JoAnne Hungate

JoAnne Huntgate is an established artist working in various water media, acrylic, construction, miniature art, portrait and pet commissions. She has enjoyed both the creation of fine art and the experience viewers have with that art. Paintings range from miniatures to large size, impressionistic, often expressionistic and abstract featuring movement.

Art for JoAnne began in her early years when a baby sitter provided paper, colored pencils and encouragement. Living on a farm instilled JoAnne with a love of animals and feel for nature so that as teachers and classmates saw her talent, she was asked to create all the artwork, illustration, a poster or brochure for her school. Her work has experienced many changes as her artistic life has evolved, continues to evolve yet a colorful natural world is constantly visible. An artist’s work is never truly finished, only stopped in a single piece. Art is what artists do. JoAnne is no different.

An invigorating dramatic change in her work came when she encountering the monotyping process at DeCordova Museum, Lincoln, MA. The unexpected that occurs in a monotype print was truly exciting. Her work shifted from realistic to expressionistic. Just as a monotype result is not totally planned, neither was her shift of interest. As part of this monotyping experience she was a key founding member of Partners in Printmaking there at DeCordova. Many techniques she developed with watercolor monotypes and now teaches are now used by others. Much of the work in this period featured movement, of fish and water movement, women in dance form, Native American dance form, all stylized and expressionistic.

By having ten of her works juried into shows at the Copley Society of Boston JoAnne became a Copley Artist and later served as the artist representative on the Copley Society’s Board of Directors for many years. She was represented in galleries in Boston, Cambridge, Wellesley, and Nantucket and was an active participant in many art organizations.

In the mid-80s her work took another turn as the visual experience of two new places was felt. Sedona, Arizona, with red rocks, Hopi and Navajo people and landscapes moved her to large works and exploration of sky. Concurrently Washington, DC, and small working space introduced miniatures to her expression. These works have won several awards and have been juried into over 30 international miniature exhibitions. Her pleasure in capturing the personality of pets and of people in a miniature form led to many commissions.

While workshops in New England had added variation to her work, a greater change came from Santa Fe and Giverny, France.

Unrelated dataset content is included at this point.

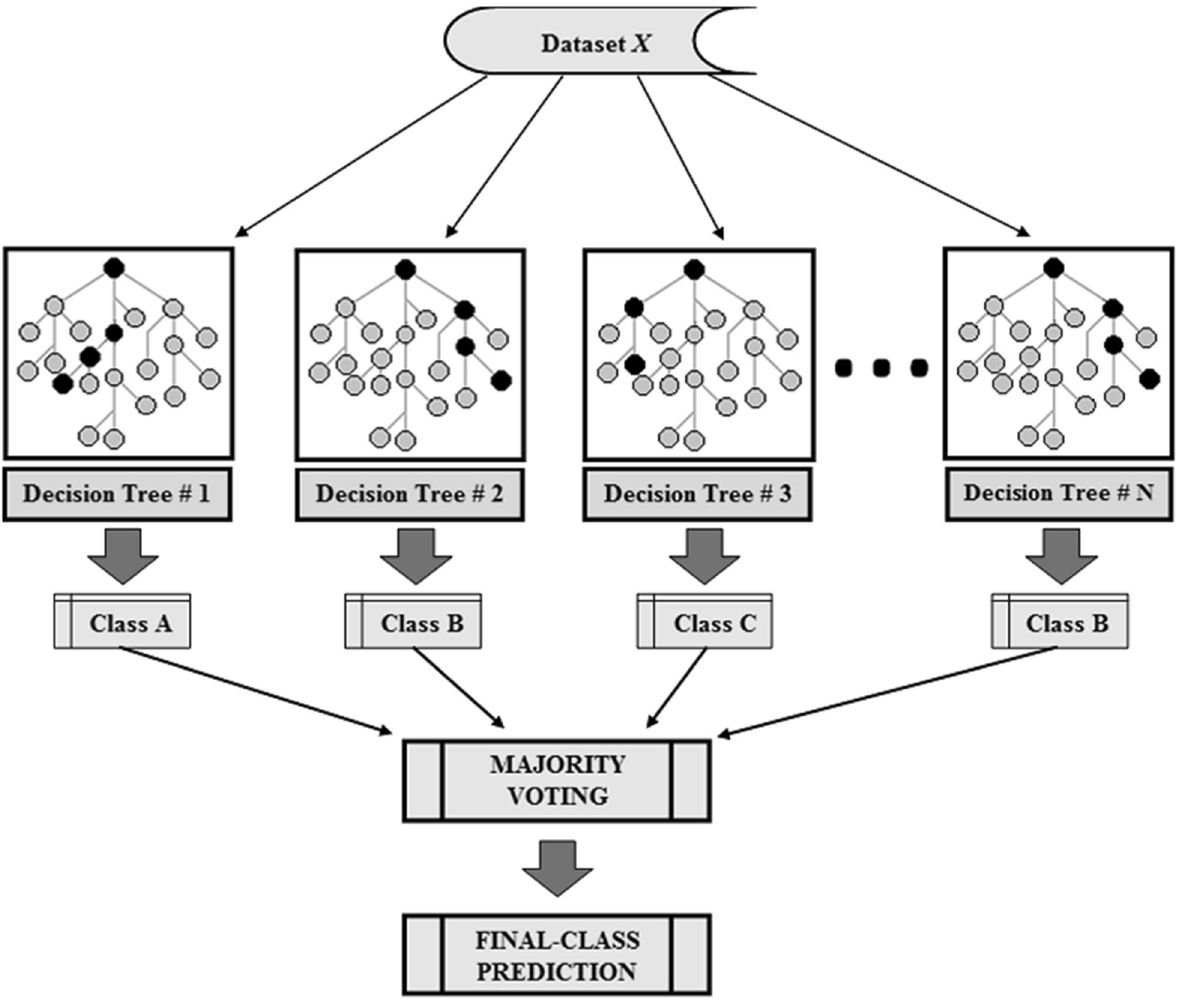
Figure 7. The structure of the random forest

A Carol Meyer workshop in Santa Fe introduced a different structuring to many works that have proven to have great popularity. Study with Gale Bennett at Art Giverny and the opportunity to paint in Monet’s Garden provided dramatic layers to her artistry. The combination of Gale’s colorist methods and such inspiring surroundings brought new subject matter and methods with a continued strong sense of the natural world.

When she moved to Tucson she donated over 100 of her works to the ART Connection in Boston which have largely now been selected by non-profits for display in their offices and public areas. A characteristic of letters of appreciation is their awareness of the peaceful and cheerful feeling her work imparts to their surroundings, and to clients and patients. In Tucson, place of large sky, desert fascination and fantastic sunsets, the sky is back to a central focus common in finished works. In the images that evolve on the canvas, expressionism begins to border on abstract; the saguaro forces itself, along with other cactus forms into what she creates. Constructions of found material, artistically altered by the desert, take new forms on panels.

In her words, “My work in all these various expressions strives to project inner feeling for the viewer. I am not content to simply find a form of expression that others like and continue that form. I exhaust what I see in a subject and move to another. So my art moves, portraying a shifting, not static scene. That for me is my success, my growth in art. My artwork depicts my impressions and interpretations of moods and rhythms offering visions, fusions of movement, color, and innovation.”